Understanding AWS Cognito User and Identity Pools for Serverless Apps
Amazon Cognito is Amazon Web Services’ service for managing user authentication and access control. Although it was originally associated with AWS’s mobile backend-as-a-service offering (MBaaS), it has recently gained the attention of the serverless crowd, who are looking for ways to offload user management concerns to a service provider. Cognito solves this problem by providing a fully managed, scalable and cost-effective sign-up/sign-in service — but at the cost of a steep learning curve. One of the reasons for this is because Cognito is comprised of two services — User Pools and Identity Pools (a.k.a. Federated Identities) — that are similar on the surface but different under the hood. These two services solve the same problem (i.e. authentication and authorization) but do so in very different ways. They can also be used separately or together, providing both flexibility and a source of confusion at first.
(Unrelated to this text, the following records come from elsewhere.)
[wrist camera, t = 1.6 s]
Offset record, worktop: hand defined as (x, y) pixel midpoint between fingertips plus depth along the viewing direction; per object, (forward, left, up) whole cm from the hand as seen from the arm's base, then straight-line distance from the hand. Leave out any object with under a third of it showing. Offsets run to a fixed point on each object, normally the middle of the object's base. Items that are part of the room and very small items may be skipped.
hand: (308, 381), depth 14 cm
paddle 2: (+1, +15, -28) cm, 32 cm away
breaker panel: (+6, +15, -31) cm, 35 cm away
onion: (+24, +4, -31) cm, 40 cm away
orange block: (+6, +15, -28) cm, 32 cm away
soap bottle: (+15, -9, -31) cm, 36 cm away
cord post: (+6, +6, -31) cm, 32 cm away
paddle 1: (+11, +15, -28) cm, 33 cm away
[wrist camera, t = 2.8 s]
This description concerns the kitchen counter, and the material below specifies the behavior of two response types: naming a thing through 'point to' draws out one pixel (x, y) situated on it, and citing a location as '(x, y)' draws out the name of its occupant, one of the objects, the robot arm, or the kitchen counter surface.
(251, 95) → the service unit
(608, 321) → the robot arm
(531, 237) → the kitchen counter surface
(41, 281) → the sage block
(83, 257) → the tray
In this article, I’ll provide a gentle introduction to User Pools and Identity Pools, including the nuanced relationship between them. Before we dive into the explanation, however, we first need to explain two core security concepts: authentication vs. authorization and identity providers.
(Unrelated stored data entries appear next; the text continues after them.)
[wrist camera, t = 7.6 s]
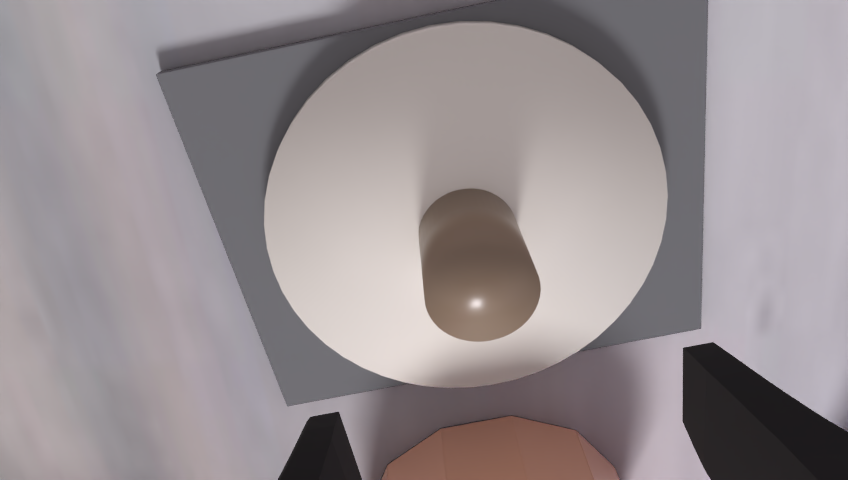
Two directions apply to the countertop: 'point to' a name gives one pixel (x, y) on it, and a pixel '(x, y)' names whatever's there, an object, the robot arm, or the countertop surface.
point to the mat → (318, 58)
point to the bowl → (502, 454)
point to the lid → (465, 204)
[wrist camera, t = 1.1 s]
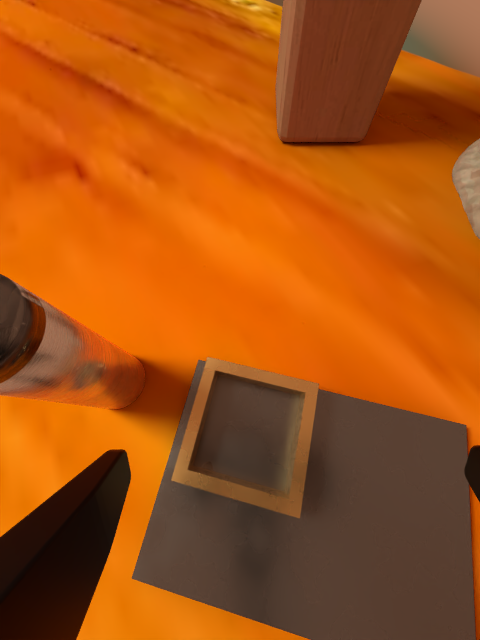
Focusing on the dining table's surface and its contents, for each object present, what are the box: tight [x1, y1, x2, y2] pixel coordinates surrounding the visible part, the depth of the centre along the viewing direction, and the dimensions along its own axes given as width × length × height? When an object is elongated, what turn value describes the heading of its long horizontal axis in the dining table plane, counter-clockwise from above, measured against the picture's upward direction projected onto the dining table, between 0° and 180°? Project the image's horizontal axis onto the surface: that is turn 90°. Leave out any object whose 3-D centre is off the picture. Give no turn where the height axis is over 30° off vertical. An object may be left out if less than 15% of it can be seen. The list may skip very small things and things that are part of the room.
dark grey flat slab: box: [132, 357, 476, 640], centre depth 18 cm, size 14×20×3 cm
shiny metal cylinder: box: [0, 274, 146, 409], centre depth 16 cm, size 4×4×13 cm
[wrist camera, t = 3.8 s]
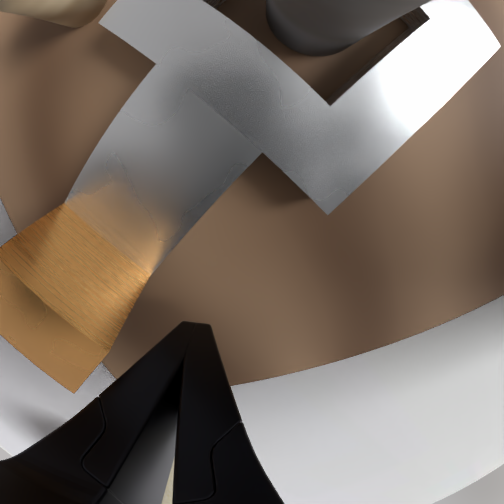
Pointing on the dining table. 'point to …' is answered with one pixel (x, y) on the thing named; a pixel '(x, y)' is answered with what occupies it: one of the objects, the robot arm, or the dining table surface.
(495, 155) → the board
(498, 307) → the dining table surface
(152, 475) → the robot arm
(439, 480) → the dining table surface
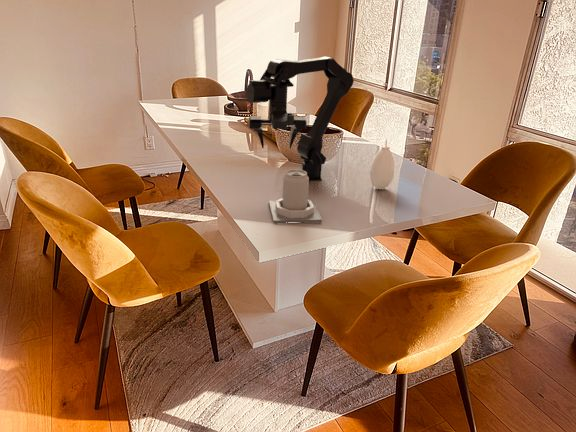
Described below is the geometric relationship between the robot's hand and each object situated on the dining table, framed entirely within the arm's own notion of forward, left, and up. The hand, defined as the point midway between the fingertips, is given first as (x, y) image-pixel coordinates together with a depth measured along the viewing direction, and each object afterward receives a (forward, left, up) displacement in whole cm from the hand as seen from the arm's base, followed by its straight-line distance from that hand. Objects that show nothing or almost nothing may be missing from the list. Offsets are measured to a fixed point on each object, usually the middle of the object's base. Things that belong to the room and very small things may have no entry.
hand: (276, 147), depth 150 cm
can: (-3, +24, -12) cm, 27 cm away
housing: (-3, +24, -13) cm, 27 cm away
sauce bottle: (-36, +6, -13) cm, 39 cm away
Authentication vs. Authorization
In the security world, the terms “authentication” and “authorization” have very specific meanings. Authentication is the process of verifying a user’s identity. Most commonly, users authenticate with a username (which identifies the user) and a password (which confirms the user is who he claims). Authorization, in contrast, is the process of granting users access to specific resources after they have been authenticated. For example, users might be placed into one or more groups based on their job title, and the application then determines which features are available to them based on their group membership.
An Identity Provider is a service that manages authentication, providing a user login and the ability to verify a user’s identity. AWS Cognito has its own Identity Provider (using User Pools, which are explained below), but it can also integrate with well-established third-party Identity Providers like Facebook and Google. Additionally, Cognito can integrate with any Identity Provider that implements the SAML or OAuth2 protocols. The process of integrating with a third-party for authentication is called Federation.
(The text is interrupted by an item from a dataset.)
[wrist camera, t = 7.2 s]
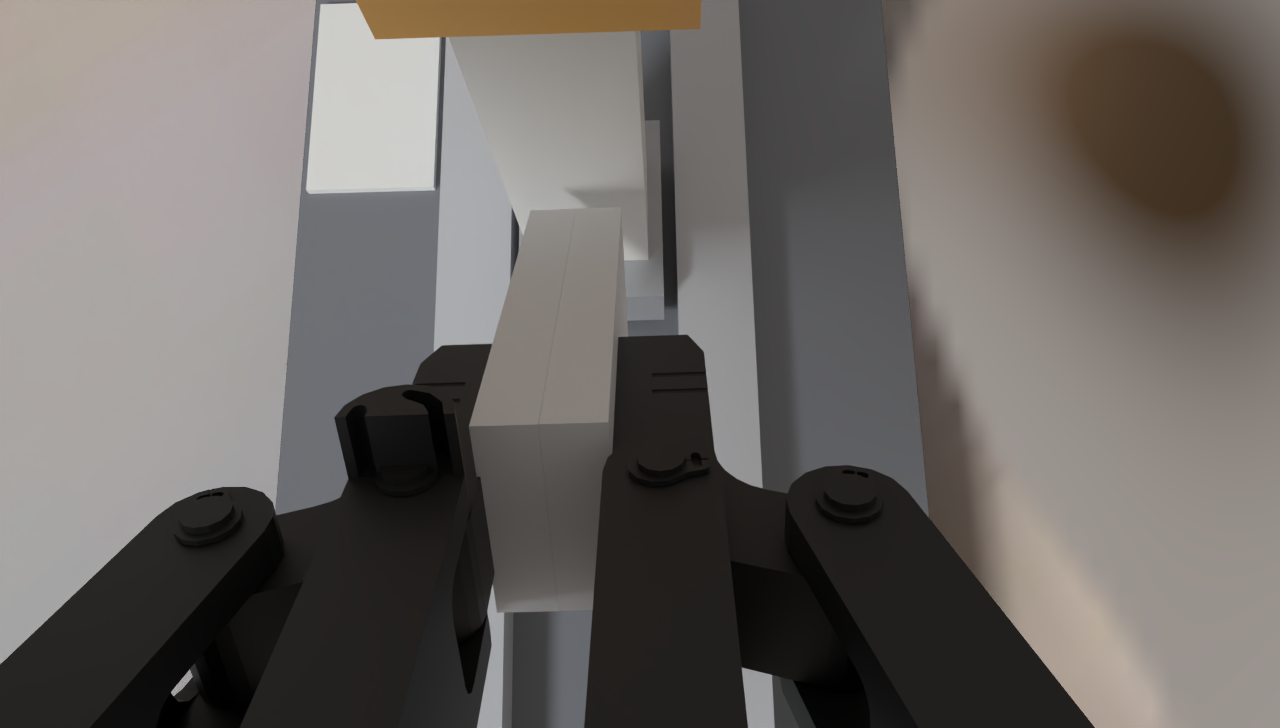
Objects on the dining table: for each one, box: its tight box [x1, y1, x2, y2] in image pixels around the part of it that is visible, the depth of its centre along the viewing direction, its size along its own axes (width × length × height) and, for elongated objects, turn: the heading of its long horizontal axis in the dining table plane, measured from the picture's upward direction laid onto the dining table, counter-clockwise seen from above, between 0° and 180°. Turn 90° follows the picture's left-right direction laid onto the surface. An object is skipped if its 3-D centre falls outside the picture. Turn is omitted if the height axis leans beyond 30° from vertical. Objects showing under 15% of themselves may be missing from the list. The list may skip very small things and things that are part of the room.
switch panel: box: [275, 0, 929, 728], centre depth 22 cm, size 26×14×4 cm, turn 1°
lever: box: [356, 0, 702, 321], centre depth 16 cm, size 4×4×12 cm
User Pools vs. Identity Pools — Understanding the Difference
As we mentioned earlier, AWS Cognito is comprised of two separate, but related, services: User Pools and Identity Pools (also called Federated Identities). User Pools provide a user directory for your application, including all the bells and whistles that come with user management, like sign-up, sign-in, group management, etc. User Pools also provide your app with information like the user’s ID and group membership, so that your code can handle authorization. Identity Pools, in contrast, are used to assign IAM roles to users who authenticate through a separate Identity Provider. Because these users are assigned an IAM role, they each have their own set of IAM permissions, allowing them to access AWS resources directly.
Because Identity Pools map a user from an Identity Provider to an IAM role, they essentially allow you to delegate authorization for AWS resources to AWS itself. This is the critical distinction between User Pools and Identity Pools. User Pools (by themselves) don’t deal with permissions at the IAM-level. Rather, they provide information like group membership and the user’s ID to your app, so you can deal with authorization yourself. Identity Pools, in contrast, grant users’ permissions at the IAM level. This means that Identity Pools allow for a much more granular set of permissions, with respect to AWS services.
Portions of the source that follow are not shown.